The man carries out the last rites for his wife, albeit not exactly according to religious conventions, but in a very intimate, personal and intensive manner. He clearly bears the burden of a strong bond that has been severed, and the contemplation of life and death in progress is channelled through the main character as an all-encapsulating theme. The mystery of what life is, as seen from the post-mortem point of view, echoes themes present in Lamar’s previous works. This initial topic in The Last Land is a personal fascination of the director’s, which he examines through sparse, albeit thoughtfully composed, images and absorbing ambient sounds. The whole affair unfolds in a lush forest, beyond society’s reach and away from its customs, and thus the basic setup comprising man, death and nature elevates the film and the viewing experience itself to the point of contemplation and primal spirituality.
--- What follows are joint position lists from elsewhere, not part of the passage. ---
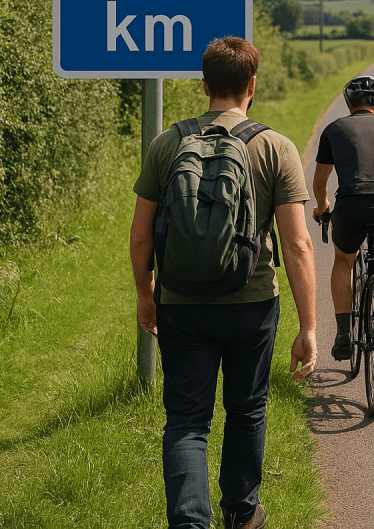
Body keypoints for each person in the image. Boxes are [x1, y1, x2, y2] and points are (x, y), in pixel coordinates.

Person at [129, 37, 318, 529]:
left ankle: (191, 523)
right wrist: (310, 326)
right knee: (247, 409)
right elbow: (298, 246)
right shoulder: (275, 146)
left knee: (187, 422)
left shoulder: (167, 143)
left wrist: (145, 298)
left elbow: (140, 235)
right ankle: (241, 512)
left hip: (181, 303)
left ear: (205, 83)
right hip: (251, 303)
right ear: (252, 85)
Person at [311, 75, 374, 361]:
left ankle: (344, 334)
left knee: (344, 259)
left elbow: (320, 180)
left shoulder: (334, 129)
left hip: (351, 203)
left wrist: (322, 207)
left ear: (347, 103)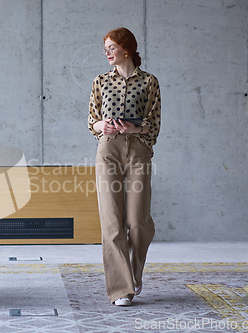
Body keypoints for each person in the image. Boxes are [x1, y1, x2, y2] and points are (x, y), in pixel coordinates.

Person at [87, 28, 161, 306]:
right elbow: (91, 119)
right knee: (112, 221)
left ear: (127, 49)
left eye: (112, 47)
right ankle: (121, 289)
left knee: (139, 222)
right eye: (105, 47)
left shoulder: (149, 82)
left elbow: (153, 124)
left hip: (139, 150)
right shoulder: (100, 81)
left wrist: (134, 127)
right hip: (108, 149)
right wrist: (101, 125)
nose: (107, 52)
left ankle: (133, 273)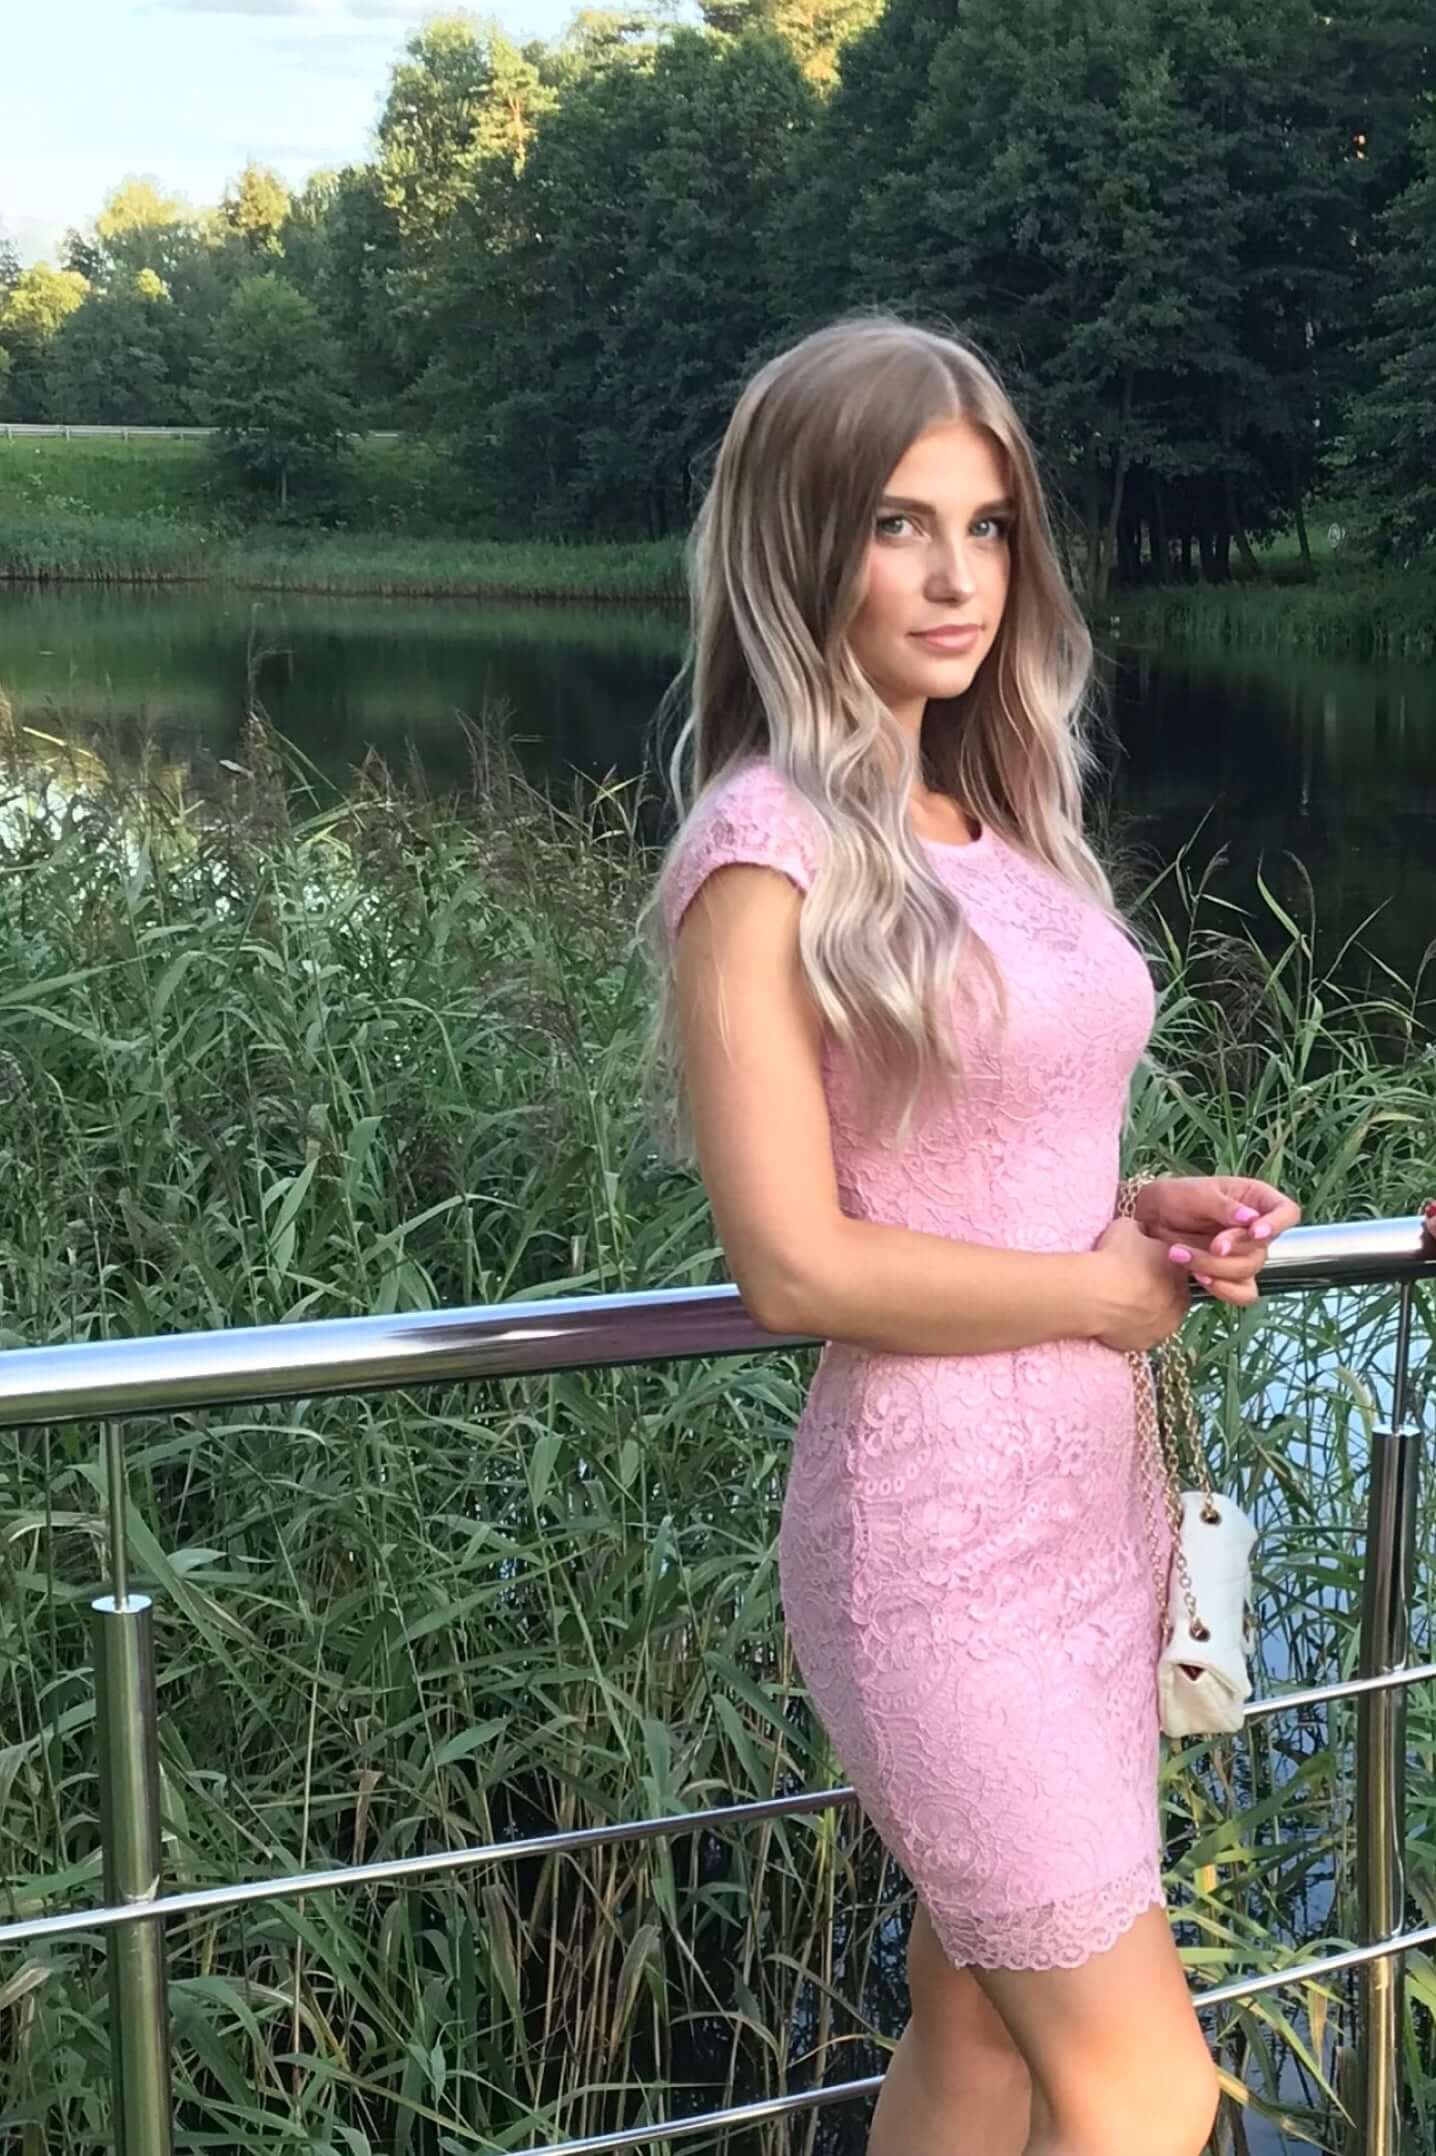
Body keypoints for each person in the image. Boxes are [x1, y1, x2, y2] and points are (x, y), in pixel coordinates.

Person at [637, 314, 1301, 2156]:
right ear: (798, 547)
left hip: (1092, 1510)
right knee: (1147, 2088)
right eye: (897, 525)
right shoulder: (762, 846)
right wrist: (1094, 1289)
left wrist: (1140, 1213)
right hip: (934, 1546)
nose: (956, 577)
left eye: (987, 526)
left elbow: (992, 1144)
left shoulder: (999, 818)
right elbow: (794, 1264)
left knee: (982, 2044)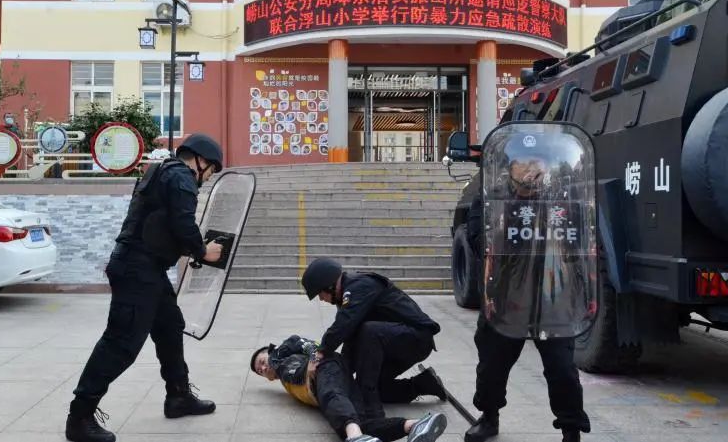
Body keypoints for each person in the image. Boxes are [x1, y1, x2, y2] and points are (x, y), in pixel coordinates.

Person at [65, 133, 226, 442]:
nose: (208, 178)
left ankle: (178, 395)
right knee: (121, 343)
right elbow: (183, 223)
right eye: (211, 170)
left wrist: (191, 248)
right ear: (201, 161)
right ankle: (79, 416)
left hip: (146, 267)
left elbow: (163, 224)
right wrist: (203, 251)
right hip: (138, 270)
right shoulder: (181, 178)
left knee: (169, 327)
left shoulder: (162, 170)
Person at [464, 135, 591, 442]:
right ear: (511, 167)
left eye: (539, 161)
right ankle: (489, 415)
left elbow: (579, 239)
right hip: (507, 296)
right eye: (525, 161)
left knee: (562, 368)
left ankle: (571, 427)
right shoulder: (491, 196)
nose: (533, 168)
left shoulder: (561, 195)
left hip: (552, 294)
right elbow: (477, 239)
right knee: (493, 364)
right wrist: (516, 207)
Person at [301, 258, 446, 419]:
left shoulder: (359, 286)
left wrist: (320, 352)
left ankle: (372, 413)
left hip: (416, 338)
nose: (321, 299)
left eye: (320, 294)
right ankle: (424, 384)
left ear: (329, 285)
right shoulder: (350, 294)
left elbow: (344, 325)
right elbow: (349, 337)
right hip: (393, 341)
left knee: (369, 332)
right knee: (377, 387)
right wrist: (339, 374)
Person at [250, 335, 447, 442]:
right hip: (335, 380)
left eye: (262, 361)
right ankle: (415, 426)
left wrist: (313, 358)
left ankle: (356, 438)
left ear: (270, 351)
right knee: (361, 423)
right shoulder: (285, 381)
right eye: (260, 370)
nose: (263, 367)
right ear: (266, 379)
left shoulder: (279, 355)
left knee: (331, 398)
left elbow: (300, 342)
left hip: (325, 369)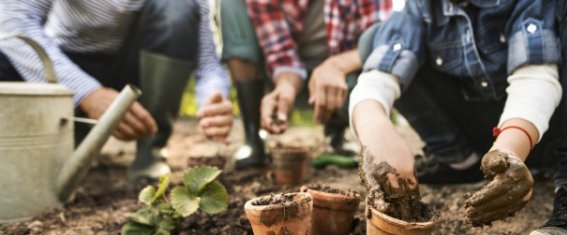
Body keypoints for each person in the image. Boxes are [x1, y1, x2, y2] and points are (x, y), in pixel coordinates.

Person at [351, 0, 567, 235]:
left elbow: (535, 79)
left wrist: (509, 149)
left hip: (545, 131)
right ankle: (461, 162)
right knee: (374, 39)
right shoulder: (420, 8)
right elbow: (378, 79)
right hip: (485, 142)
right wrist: (375, 128)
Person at [0, 0, 233, 181]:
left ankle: (150, 149)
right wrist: (87, 93)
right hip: (70, 66)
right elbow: (12, 19)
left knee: (178, 6)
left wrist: (214, 98)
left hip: (136, 71)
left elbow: (208, 63)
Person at [220, 0, 394, 169]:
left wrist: (336, 67)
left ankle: (336, 132)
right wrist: (286, 86)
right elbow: (280, 54)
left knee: (383, 64)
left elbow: (382, 41)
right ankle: (253, 137)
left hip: (345, 80)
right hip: (281, 77)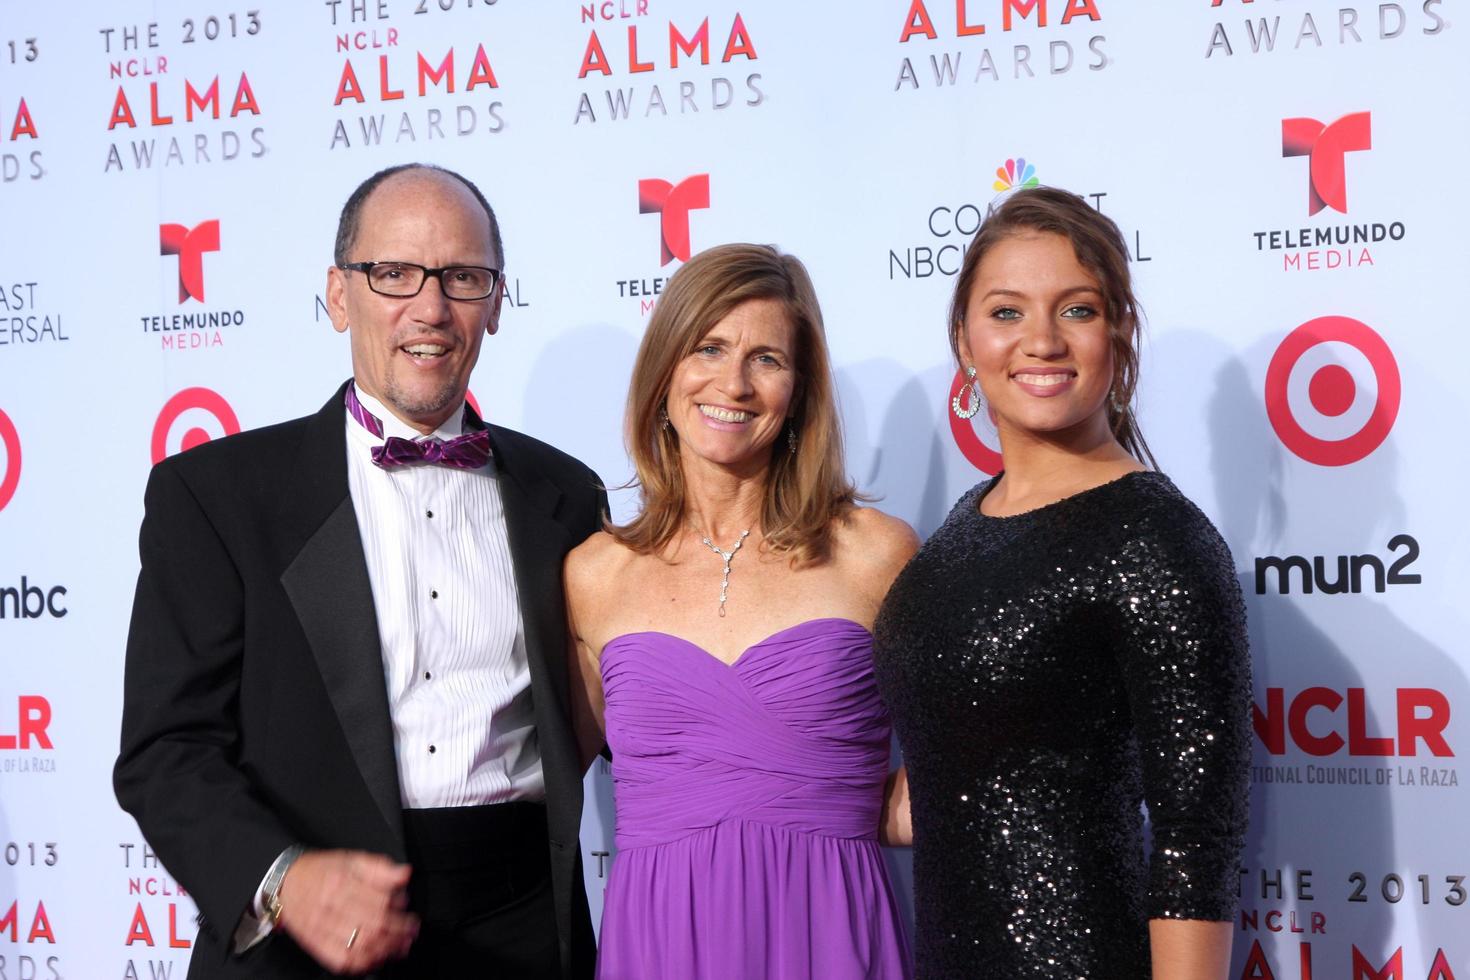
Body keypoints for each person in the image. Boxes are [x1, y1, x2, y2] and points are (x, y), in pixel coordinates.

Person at [115, 163, 604, 978]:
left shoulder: (566, 495)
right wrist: (283, 881)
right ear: (339, 294)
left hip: (525, 930)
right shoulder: (219, 495)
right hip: (310, 939)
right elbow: (165, 751)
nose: (431, 307)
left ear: (496, 300)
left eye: (464, 277)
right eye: (393, 273)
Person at [872, 187, 1251, 979]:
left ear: (1119, 334)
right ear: (965, 341)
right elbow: (955, 770)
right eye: (1007, 312)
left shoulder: (1158, 538)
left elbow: (1196, 837)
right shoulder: (970, 518)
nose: (1040, 341)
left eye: (1075, 310)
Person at [564, 243, 915, 979]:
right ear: (664, 371)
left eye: (766, 359)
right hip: (659, 943)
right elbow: (538, 776)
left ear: (800, 389)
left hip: (830, 934)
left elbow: (956, 763)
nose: (733, 382)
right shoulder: (595, 574)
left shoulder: (875, 555)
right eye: (709, 348)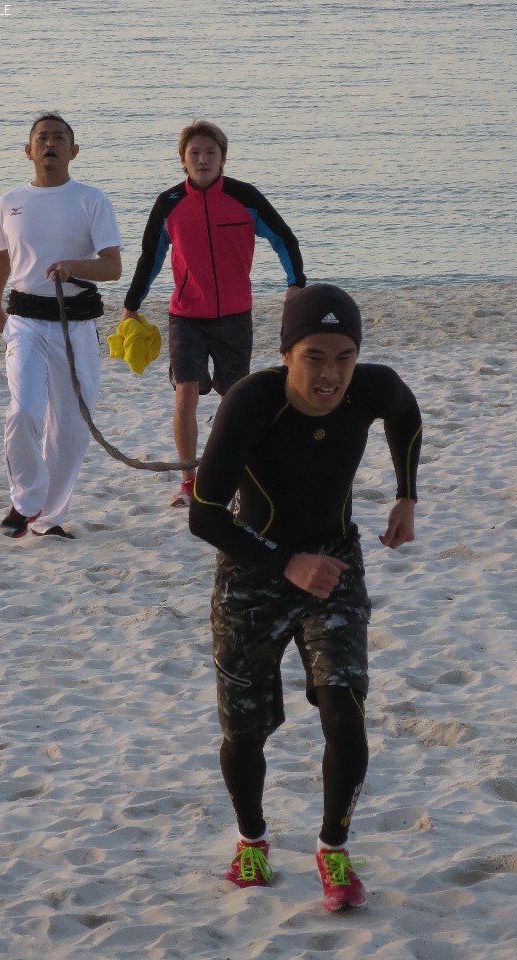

Every single gesture bears a resemblance to a ritual, culminating in a kind of liturgy in the church of nature and a very human way of grasping the stupendous enigma of life and death. “Personally, for me this film is meant to be a ritual – in general, watching films is a ritual,” and Lamar’s intention here is to create an immersive viewing experience.

The Last Land was produced by Fortuna Films, Sapukai Cine and Cinestación, as a four-country co-production between Paraguay, the Netherlands, Chile and Qatar. It received backing from the Doha Film Institute, the Hubert Bals Fund Plus, the 2012 Cannes Atelier and the Paraguayan National Fund for Culture and the Arts.